Travel

Famous Visitors to the Sunshine State

  • VisitFlorida.com
  • -
  • March 28, 2024

by Karen Feld

famous_visitors
Step into literary history at Hemingway House in eclectic Old Town Key West.
“And awa-aa-ay we go!” was the phrase popularized by entertainer and Honeymooner Jackie Gleason, who was among the hundreds of stars associated with the Sunshine State. It seems almost too obvious to say, but just about every celebrity of the 20th century visited Florida. They still do. Here are but a few:

Nightlife used to be centered around famous supper clubs at elegant Miami Beach resorts. The Latin Club on Palm Island was one of the most popular. It was owned by impresario Lou Walters. His daughter, ABC-TV’s Barbara Walters, spent much of her youth there and now vacations in Palm Beach. The glamorous Fontainebleau Hotel in Miami Beach attracted the top stars of the ‘50s and ‘60s: Frank Sinatra, Sammy Davis Jr., Dean Martin and Joey Bishop.

When Lucille Ball and Desi Arnaz shot episodes of I Love Lucy in the mid-1950s in Miami Beach, the couple slept in Room 919 of the Eden Roc Hotel. Two decades earlier, Arnaz popularized the rumba craze in the Clay Hotel, which also housed Al Capone’s casino.

Stand-up comics Jackie Mason, Buddy Hackett, Don Rickles and Shecky Greene felt right at home on Collins Avenue in old Miami Beach, where they could kibitz with fans in delis or hotel coffee shops.

Esther Williams performed at the Biltmore in Coral Gables. Tarzan Johnny Weissmuller broke a swimming record there.

Sally Jessy Raphael began her television career in 1969 hosting a local talk show in Miami. Judy Garland and Cary Grant stayed at the Brazilian Court Hotel in Palm Beach. Crooner Perry Como died in Jupiter in 2001.

Ernest Hemingway lived and wrote in Key West. His house is now a museum. During his presidency, Harry Truman spent 175 days at Quarters A on the Truman Naval Station in Key West. The Little White House has also been turned into a museum.

Rolling Stone guitarist Keith Richards composed “Satisfaction” late one night in 1965 in his room at the Fort Harrison Hotel in Clearwater.
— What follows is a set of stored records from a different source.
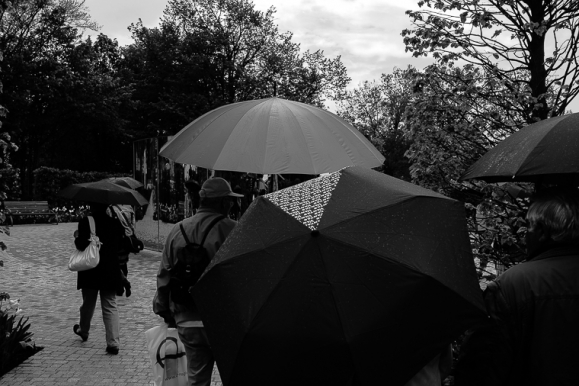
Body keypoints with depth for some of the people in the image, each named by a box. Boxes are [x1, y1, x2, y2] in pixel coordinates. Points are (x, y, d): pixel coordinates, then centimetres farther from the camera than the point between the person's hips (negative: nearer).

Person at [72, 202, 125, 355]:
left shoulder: (85, 222, -11)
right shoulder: (115, 223, -2)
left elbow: (82, 244, -19)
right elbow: (122, 246, 2)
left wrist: (76, 237, 0)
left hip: (90, 272, -1)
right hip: (111, 272, 1)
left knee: (88, 304, 20)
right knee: (110, 307, 4)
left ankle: (83, 331, 44)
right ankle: (113, 343, -4)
No longer a hotel, it’s now owned by the Church of Scientology. Also in the ‘60s, Guy Lombardo opened the Port O’ Call Resort in Tierra Verde. His big band performed there, as did top draws Frank Sinatra, Liberace, Mel Torme and Marlene Dietrich.
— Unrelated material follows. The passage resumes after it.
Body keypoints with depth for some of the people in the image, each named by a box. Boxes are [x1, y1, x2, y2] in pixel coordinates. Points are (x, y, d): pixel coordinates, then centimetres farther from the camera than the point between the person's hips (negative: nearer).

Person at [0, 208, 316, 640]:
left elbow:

St. Pete Beach was a favorite vacation spot of both F. Scott Fitzgerald and Lou Gehrig. The former Tampa Bay Hotel, now part of the University of Tampa, is where Teddy Roosevelt, Stephen Crane and Frederic Remington waited before sailing to Cuba for the Spanish-American War.

Beat Generation icon and author Jack Kerouac lived in a small house outside Orlando. “The King,” Elvis Presley, stayed in the Jacksonville Hilton’s Room 1010 (now Crowne Plaza).

The Beatles televised their second appearance on the Ed Sullivan Show from the Deauville Hotel ballroom in Miami Beach on February 14, 1964. During that crazed weekend, fans tried to get at the Fab Four, who were staying on the hotel’s 11th floor. Author Bruce Spizer uncovered a trove of information on the event for his recent book The Beatles are Coming: The Birth of Beatlemania in America.